QuTech Launches Open-Architecture Tuna-17 Superconducting Processor on Quantum Inspire Cloud Platform

Quantum Computing Report· July 10, 2026

Quantum research center QuTech has announced the global deployment of Tuna-17, its latest superconducting quantum processor, via the Quantum Inspire public cloud platform. This 17-qubit system represents the third release in a 12-month development cycle and serves as a standardized operational baseline for an upcoming 28-qubit variant. By providing open, un-capped access to physical hardware, the launch enables researchers and engineers to execute complex quantum error correction protocols and hybrid algorithms within a transparent European value chain.

The Tuna-17 processor, developed by the DiCarlo Lab at QuTech, features a planar architecture of 17 superconducting qubits integrated with 24 tunable couplers. This specific hardware configuration is engineered to support multi-qubit Quantum Error Correction (QEC) protocols and surface-code logic gates. By utilizing tunable couplers to dynamically adjust inter-qubit frequencies, the system effectively suppresses parasitic spectator effects and residual crosstalk during parallel operations, a hardware optimization strategy detailed in the team’s peer-reviewed research published in Physical Review Letters.
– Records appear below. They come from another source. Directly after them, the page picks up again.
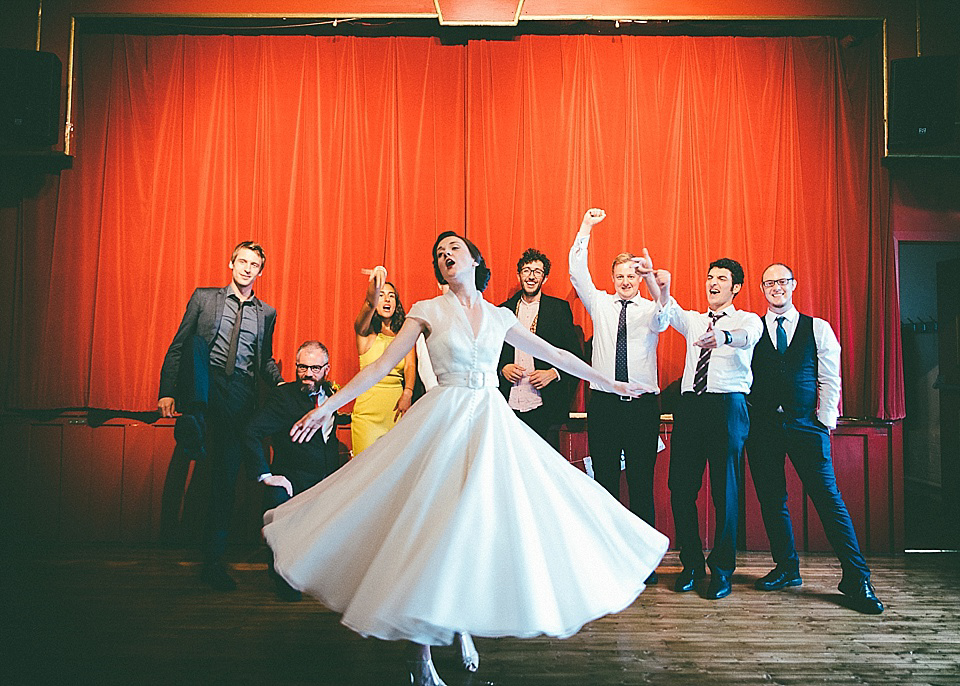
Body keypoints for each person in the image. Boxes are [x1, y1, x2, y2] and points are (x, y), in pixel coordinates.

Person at [263, 231, 669, 686]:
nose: (444, 256)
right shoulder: (425, 310)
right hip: (445, 420)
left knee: (475, 530)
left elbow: (556, 354)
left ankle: (460, 626)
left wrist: (611, 383)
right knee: (434, 529)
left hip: (491, 422)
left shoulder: (499, 316)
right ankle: (421, 654)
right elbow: (379, 366)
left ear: (475, 259)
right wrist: (326, 408)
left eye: (453, 248)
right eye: (439, 253)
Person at [747, 263, 884, 614]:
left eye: (782, 281)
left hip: (807, 426)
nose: (776, 288)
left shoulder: (817, 327)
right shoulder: (751, 327)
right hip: (762, 427)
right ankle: (787, 567)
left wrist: (823, 421)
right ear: (762, 289)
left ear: (793, 285)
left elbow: (829, 377)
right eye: (769, 283)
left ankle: (857, 578)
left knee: (828, 499)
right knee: (772, 499)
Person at [158, 240, 284, 591]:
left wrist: (283, 382)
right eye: (241, 261)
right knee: (196, 344)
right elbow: (179, 345)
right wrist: (167, 390)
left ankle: (212, 563)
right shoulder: (204, 298)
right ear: (231, 264)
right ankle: (195, 416)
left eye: (254, 264)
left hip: (240, 393)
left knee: (224, 480)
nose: (246, 268)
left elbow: (265, 361)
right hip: (204, 382)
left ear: (261, 271)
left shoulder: (267, 313)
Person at [568, 209, 667, 583]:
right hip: (606, 405)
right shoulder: (600, 304)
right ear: (612, 279)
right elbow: (577, 271)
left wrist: (654, 282)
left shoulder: (651, 309)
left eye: (632, 276)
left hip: (642, 408)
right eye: (620, 276)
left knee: (641, 483)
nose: (626, 282)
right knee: (606, 481)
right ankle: (607, 557)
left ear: (639, 279)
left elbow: (665, 312)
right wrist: (587, 228)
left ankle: (643, 562)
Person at [655, 256, 762, 600]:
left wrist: (725, 336)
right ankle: (690, 564)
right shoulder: (695, 320)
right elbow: (667, 309)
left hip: (727, 406)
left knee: (725, 493)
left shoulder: (747, 319)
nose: (713, 282)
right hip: (691, 407)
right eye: (710, 277)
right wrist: (658, 282)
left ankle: (722, 570)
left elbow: (747, 337)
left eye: (722, 278)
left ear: (736, 287)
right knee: (680, 489)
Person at [242, 340, 345, 601]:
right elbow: (251, 431)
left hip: (324, 482)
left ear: (326, 369)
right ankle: (283, 579)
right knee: (283, 518)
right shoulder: (283, 397)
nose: (308, 374)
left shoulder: (332, 395)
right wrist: (266, 476)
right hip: (293, 480)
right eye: (302, 367)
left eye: (314, 368)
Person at [497, 248, 581, 449]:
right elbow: (487, 353)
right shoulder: (502, 310)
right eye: (526, 270)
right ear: (519, 275)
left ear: (544, 278)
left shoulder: (558, 310)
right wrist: (502, 368)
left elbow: (575, 355)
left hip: (545, 407)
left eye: (537, 271)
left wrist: (553, 373)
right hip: (507, 405)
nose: (531, 276)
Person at [350, 269, 416, 455]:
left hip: (396, 409)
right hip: (368, 414)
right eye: (382, 295)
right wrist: (376, 283)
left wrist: (408, 392)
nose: (387, 300)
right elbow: (369, 303)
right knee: (364, 471)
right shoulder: (365, 333)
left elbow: (410, 365)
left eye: (391, 296)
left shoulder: (404, 333)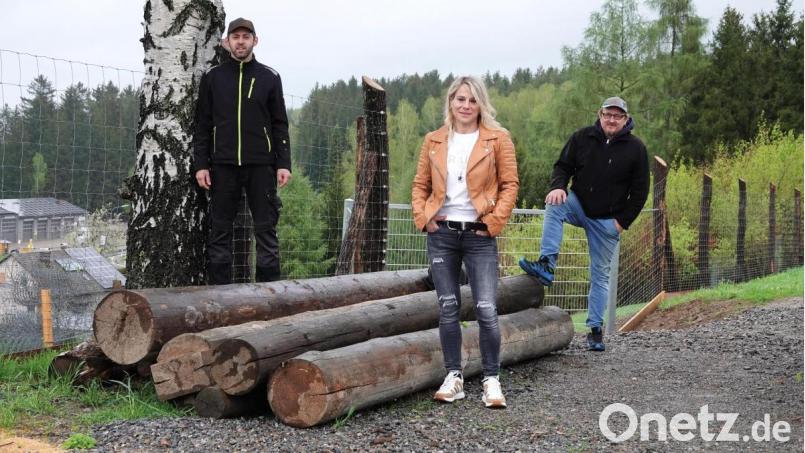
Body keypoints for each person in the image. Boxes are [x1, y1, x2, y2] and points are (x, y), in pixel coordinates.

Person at [411, 76, 519, 408]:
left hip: (479, 234)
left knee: (486, 308)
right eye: (460, 99)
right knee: (448, 308)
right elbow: (420, 186)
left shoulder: (498, 139)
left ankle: (491, 379)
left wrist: (494, 222)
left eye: (472, 100)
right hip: (442, 234)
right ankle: (454, 376)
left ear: (481, 104)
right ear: (451, 102)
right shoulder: (433, 141)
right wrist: (424, 217)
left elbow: (510, 185)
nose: (466, 106)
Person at [519, 96, 649, 352]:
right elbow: (562, 166)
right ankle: (546, 264)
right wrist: (558, 187)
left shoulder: (636, 149)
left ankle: (595, 330)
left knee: (600, 275)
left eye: (617, 116)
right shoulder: (582, 137)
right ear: (600, 114)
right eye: (607, 114)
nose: (611, 120)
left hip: (607, 221)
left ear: (626, 119)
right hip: (579, 204)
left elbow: (641, 190)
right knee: (554, 203)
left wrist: (621, 223)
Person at [193, 18, 291, 284]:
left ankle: (270, 299)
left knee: (266, 232)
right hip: (222, 166)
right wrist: (201, 164)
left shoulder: (270, 77)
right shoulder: (213, 78)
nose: (240, 41)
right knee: (220, 233)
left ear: (254, 41)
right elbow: (203, 124)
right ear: (227, 42)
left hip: (262, 166)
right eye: (235, 37)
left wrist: (284, 163)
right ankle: (219, 298)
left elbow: (280, 124)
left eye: (245, 37)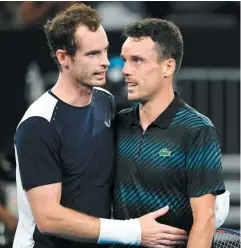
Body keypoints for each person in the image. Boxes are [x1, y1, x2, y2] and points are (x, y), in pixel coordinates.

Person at [13, 4, 187, 248]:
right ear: (63, 58)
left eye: (105, 51)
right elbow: (48, 218)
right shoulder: (38, 124)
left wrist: (205, 190)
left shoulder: (105, 101)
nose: (106, 62)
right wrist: (132, 231)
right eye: (93, 54)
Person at [113, 18, 226, 248]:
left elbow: (205, 221)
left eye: (137, 61)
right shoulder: (117, 123)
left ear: (168, 66)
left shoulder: (197, 130)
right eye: (125, 60)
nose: (125, 70)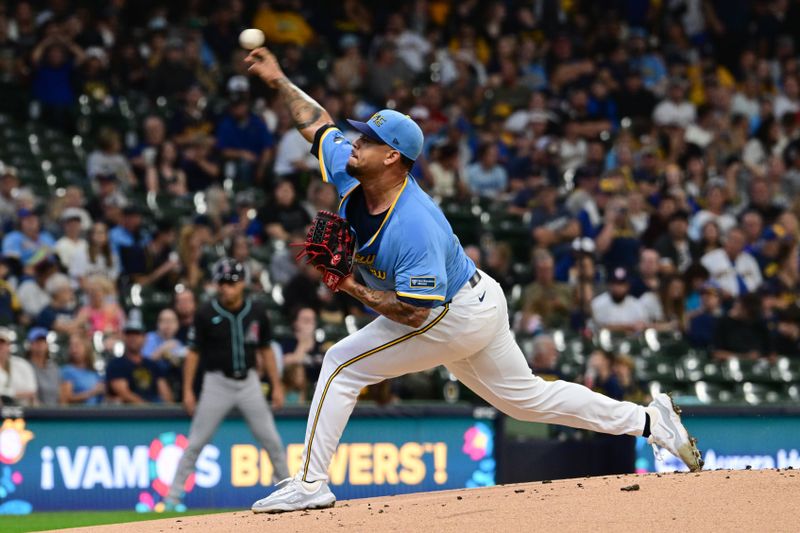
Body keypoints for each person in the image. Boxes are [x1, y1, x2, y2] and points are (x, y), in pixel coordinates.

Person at [246, 46, 702, 514]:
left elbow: (415, 311)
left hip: (450, 313)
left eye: (367, 140)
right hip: (477, 298)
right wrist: (278, 78)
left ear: (392, 158)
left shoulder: (414, 224)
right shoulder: (350, 168)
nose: (354, 142)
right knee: (528, 400)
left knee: (342, 364)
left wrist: (349, 286)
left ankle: (311, 482)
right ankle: (652, 422)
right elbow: (317, 122)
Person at [164, 259, 289, 510]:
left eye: (231, 282)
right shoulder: (206, 313)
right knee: (195, 443)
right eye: (221, 282)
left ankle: (288, 491)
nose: (225, 288)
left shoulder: (256, 311)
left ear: (242, 283)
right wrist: (188, 390)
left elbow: (266, 350)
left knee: (272, 441)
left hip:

Unlike closed, vertically integrated commercial quantum stacks, the Tuna platform enforces a strict open-architecture standard across its entire European value chain. The processing unit supports a universal gate set, automated self-calibration subroutines, real-time performance logging, and mid-circuit measurements, which are critical for active error mitigation, conditional logic routing, and low-depth factorization algorithms. The cloud interface is fully integrated with popular open-source software packages, including Qiskit and PennyLane, allowing users to deploy hybrid Noisy Intermediate-Scale Quantum (NISQ) algorithms with up to 100,000 shots per batch.

Financed in part through the HectoQubit consortium under the Quantum Delta NL Phase 2 framework, the Tuna-17 installation serves as an operational hardware demonstrator for the broader European Union OpenSuperQPlus Flagship project. By establishing a dedicated open-architecture system integration division in Delft, the consortium aims to transition laboratory prototypes into industry-standard, multi-vendor components. This approach is designed to ensure European technological sovereignty in semiconductor-adjacent manufacturing while simultaneously training a skilled quantum workforce via active deployment across the Delft University of Technology’s graduate curriculum.